-- PROBLEM 1 --
Answer these questions using the passage:
(a) What holds the devil and all of his followers?
(b) How many children does the writer have?
(c) Who gave the writer this week's writing exercise?
-- PROBLEM 2 --
Quote the passage word for word, starting at "I am tired and" and ending at "and perfect timing.".

-- PASSAGE PROVIDED --

»»

The battles had been played and the chosen ones were now seated, and below in hell were the ones that were left behind or chose to not believe. The screams and tortures could be heard as you could see the devil and all of his followers behind steel bars, that would hold them forever and ever.

A new earth, a new dawn, a new life. The world was good, and it would once again begin to build itself all over again.

 

These thoughts and opinions are my own beliefs. I did not write anything to anger or hurt anyone in this writing exercise. As for myself, I am a believer of the almighty God. I am working as faithfully as I am able to at this point to walk the path to heaven. Although the works here on earth are difficult and sometimes hard, I will walk forth with faith  a little more each day. I believe with all of my heart, that the work I have endured here on this earth, is nothing in comparison to the work that I would have to do to battle between God and Satan.

I am tired and I carry stress. I have many christian friends, and I have three children, and many grandchildren that I love dearly. My prayer for today, is that not one face turns away from God, that not one human passes from this earth not hearing the word of God, found in the Bible. I pray that we lean unto the Lord who has all the answers and perfect timing.

This has been a joy to write for this week’s writing exercise, given to me by Ermilia. It is a chance to let you know what I am made up inside of my heart and soul. No one can judge me on what clothes I wear, or how heavy I am, how much or little money I have, or what car I drive. I will be judged by one and only one on judgement day, and this is all that matters. My day is coming as quickly as in a blink of an eye. Am I ready?  I hope so.

««

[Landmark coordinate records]
»»

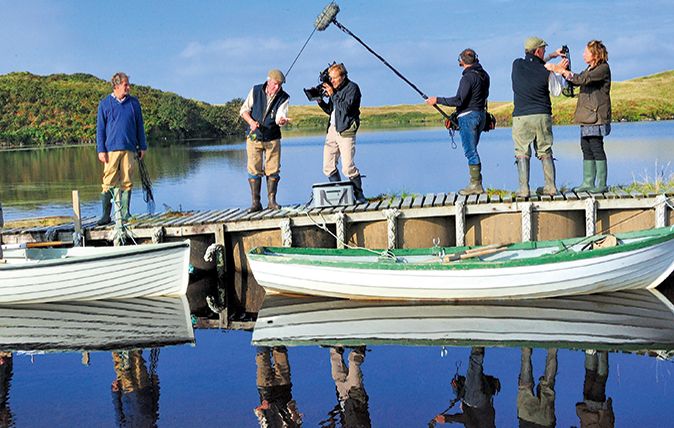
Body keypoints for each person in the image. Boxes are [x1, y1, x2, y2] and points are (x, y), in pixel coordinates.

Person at [426, 48, 490, 195]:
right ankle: (476, 184)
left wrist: (437, 100)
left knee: (470, 151)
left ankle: (476, 185)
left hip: (468, 117)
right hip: (481, 116)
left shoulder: (467, 78)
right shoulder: (485, 75)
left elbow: (459, 100)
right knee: (473, 149)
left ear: (461, 61)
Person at [511, 37, 568, 197]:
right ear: (537, 51)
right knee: (545, 150)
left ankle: (523, 189)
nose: (544, 51)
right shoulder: (546, 70)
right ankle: (550, 187)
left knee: (521, 152)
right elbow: (556, 92)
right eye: (543, 49)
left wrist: (552, 56)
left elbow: (535, 62)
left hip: (521, 116)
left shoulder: (516, 65)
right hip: (542, 114)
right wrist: (558, 71)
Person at [554, 40, 611, 193]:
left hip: (596, 115)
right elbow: (577, 79)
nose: (583, 54)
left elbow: (581, 79)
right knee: (585, 147)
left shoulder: (603, 68)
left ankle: (601, 184)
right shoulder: (590, 68)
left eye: (586, 52)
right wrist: (566, 73)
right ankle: (588, 182)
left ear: (595, 54)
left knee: (596, 147)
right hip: (587, 116)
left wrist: (561, 71)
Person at [96, 72, 147, 225]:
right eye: (126, 85)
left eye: (128, 85)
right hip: (111, 149)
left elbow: (140, 126)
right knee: (109, 180)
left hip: (130, 148)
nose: (128, 87)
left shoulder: (134, 103)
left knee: (127, 180)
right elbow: (100, 129)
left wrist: (142, 145)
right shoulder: (104, 104)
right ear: (117, 86)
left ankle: (125, 213)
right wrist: (101, 150)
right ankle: (106, 215)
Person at [240, 69, 290, 212]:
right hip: (254, 137)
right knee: (254, 169)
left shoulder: (284, 97)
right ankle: (256, 203)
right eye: (275, 84)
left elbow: (280, 115)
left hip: (272, 138)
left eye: (280, 85)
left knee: (273, 169)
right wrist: (251, 122)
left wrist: (281, 120)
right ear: (268, 81)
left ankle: (272, 201)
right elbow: (244, 110)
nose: (277, 88)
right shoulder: (256, 90)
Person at [316, 63, 367, 204]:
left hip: (346, 129)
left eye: (334, 78)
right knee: (328, 166)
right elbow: (331, 111)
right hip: (333, 128)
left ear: (343, 76)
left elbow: (345, 108)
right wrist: (320, 101)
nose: (331, 81)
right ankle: (339, 192)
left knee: (348, 167)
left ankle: (359, 195)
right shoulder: (335, 89)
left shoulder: (353, 88)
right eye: (330, 79)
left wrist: (333, 94)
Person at [434, 347, 499, 427]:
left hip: (484, 400)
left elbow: (470, 418)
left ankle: (478, 350)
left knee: (474, 374)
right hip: (476, 401)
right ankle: (477, 349)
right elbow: (467, 419)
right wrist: (446, 418)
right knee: (474, 368)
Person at [321, 346, 371, 427]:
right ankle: (358, 350)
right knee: (354, 364)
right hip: (355, 396)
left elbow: (343, 419)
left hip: (343, 397)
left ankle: (336, 349)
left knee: (337, 374)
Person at [253, 346, 302, 427]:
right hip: (282, 390)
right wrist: (293, 412)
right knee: (280, 362)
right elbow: (296, 416)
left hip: (267, 393)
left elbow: (260, 416)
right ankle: (277, 341)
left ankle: (262, 341)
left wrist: (262, 408)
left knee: (263, 361)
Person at [517, 348, 558, 428]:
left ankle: (552, 351)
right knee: (525, 386)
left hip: (545, 422)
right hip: (525, 418)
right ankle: (526, 351)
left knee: (548, 385)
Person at [576, 350, 614, 427]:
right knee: (589, 375)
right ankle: (590, 353)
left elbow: (609, 420)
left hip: (597, 405)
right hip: (587, 403)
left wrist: (608, 406)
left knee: (600, 379)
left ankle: (602, 353)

««

-- EXERCISE OUTPUT 1 --
(a) Steel bars.
(b) Three.
(c) Ermilia.

-- EXERCISE OUTPUT 2 --
I am tired and I carry stress. I have many christian friends, and I have three children, and many grandchildren that I love dearly. My prayer for today, is that not one face turns away from God, that not one human passes from this earth not hearing the word of God, found in the Bible. I pray that we lean unto the Lord who has all the answers and perfect timing.